The short of it, by using the term Victim it's assuming the accused is guilty.  It also removes any ability to review any evidence AFTER the act that may shed light on whether or not there was consent involved.  At this point, it's passed.  And now a woman who decides that last night's drunken hates sex that she initiated, and then texted the guy to have it again, can claim rape and more or less the guy is guilty, despite the fact that there's texts and e-mails that could claim otherwise.
Title: Big Study Proves Most Viewers of Youtube D&D Shows Treat it as a SHOW
Post by: RPGPundit on October 01, 2018, 06:00:00 AM
Quote from: Christopher Brady;1058157http://laws-lois.justice.gc.ca/eng/acts/C-23.7/page-1.html (http://laws-lois.justice.gc.ca/eng/acts/C-23.7/page-1.html)
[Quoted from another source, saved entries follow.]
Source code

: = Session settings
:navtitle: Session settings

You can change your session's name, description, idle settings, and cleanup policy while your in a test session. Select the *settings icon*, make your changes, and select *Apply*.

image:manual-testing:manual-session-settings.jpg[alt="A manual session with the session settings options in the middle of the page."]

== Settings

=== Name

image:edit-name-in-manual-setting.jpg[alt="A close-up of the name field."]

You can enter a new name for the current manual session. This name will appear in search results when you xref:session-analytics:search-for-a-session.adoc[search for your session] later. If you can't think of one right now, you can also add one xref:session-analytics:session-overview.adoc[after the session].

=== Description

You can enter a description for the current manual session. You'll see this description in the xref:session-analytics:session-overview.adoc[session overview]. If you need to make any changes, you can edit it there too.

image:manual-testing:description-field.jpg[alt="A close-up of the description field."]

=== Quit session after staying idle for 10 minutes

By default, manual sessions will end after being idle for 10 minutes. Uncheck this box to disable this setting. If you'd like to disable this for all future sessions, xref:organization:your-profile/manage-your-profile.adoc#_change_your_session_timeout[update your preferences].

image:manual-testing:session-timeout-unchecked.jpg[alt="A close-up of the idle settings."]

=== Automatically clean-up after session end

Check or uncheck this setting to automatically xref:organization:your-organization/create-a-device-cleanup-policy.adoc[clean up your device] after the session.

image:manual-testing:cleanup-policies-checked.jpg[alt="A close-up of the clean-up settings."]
The short of it, by using the term Victim it's assuming the accused is guilty.  It also removes any ability to review any evidence AFTER the act that may shed light on whether or not there was consent involved.  At this point, it's passed.  And now a woman who decides that last night's drunken hates sex that she initiated, and then texted the guy to have it again, can claim rape and more or less the guy is guilty, despite the fact that there's texts and e-mails that could claim otherwise.

Well, that's just insane. Has this actually happened though, where the bill has been used that way in a case thus far that you know of?
Title: Big Study Proves Most Viewers of Youtube D&D Shows Treat it as a SHOW
Post by: Christopher Brady on October 01, 2018, 10:25:40 PM
Quote from: RPGPundit;1058509Well, that's just insane. Has this actually happened though, where the bill has been used that way in a case thus far that you know of?

I've not heard of anything involving a major celebrity, although recently, the Prime Minister has been accused of sexual harassment, I believe.
Title: Big Study Proves Most Viewers of Youtube D&D Shows Treat it as a SHOW
Post by: rawma on October 02, 2018, 10:04:29 PM
Quote from: Christopher Brady;1058157http://laws-lois.justice.gc.ca/eng/acts/C-23.7/page-1.html (http://laws-lois.justice.gc.ca/eng/acts/C-23.7/page-1.html)

The short of it, by using the term Victim it's assuming the accused is guilty.  It also removes any ability to review any evidence AFTER the act that may shed light on whether or not there was consent involved.  At this point, it's passed.  And now a woman who decides that last night's drunken hates sex that she initiated, and then texted the guy to have it again, can claim rape and more or less the guy is guilty, despite the fact that there's texts and e-mails that could claim otherwise.

I read it; it doesn't seem too different from the US victims rights law, although the right to request anonymity as a witness would violate the US Constitution (if the request were granted). Significantly, it does no more than give the victim rights to request stuff, and have things considered, and so on, but with a lengthy list of things it is not to interfere with. I'm not even sure what provision would achieve what you're all worked up about; maybe having the victim's privacy considered, but that's at the discretion of the prosecutor, as far as I can see, and prosecutors all over have a history of hiding exculpatory evidence from defendants.
Title: Big Study Proves Most Viewers of Youtube D&D Shows Treat it as a SHOW
Post by: RPGPundit on October 04, 2018, 05:02:20 AM
Well, this is all getting off topic, but it would be interesting to see what happens with a test case of this.

But really, that's enough of this side-track.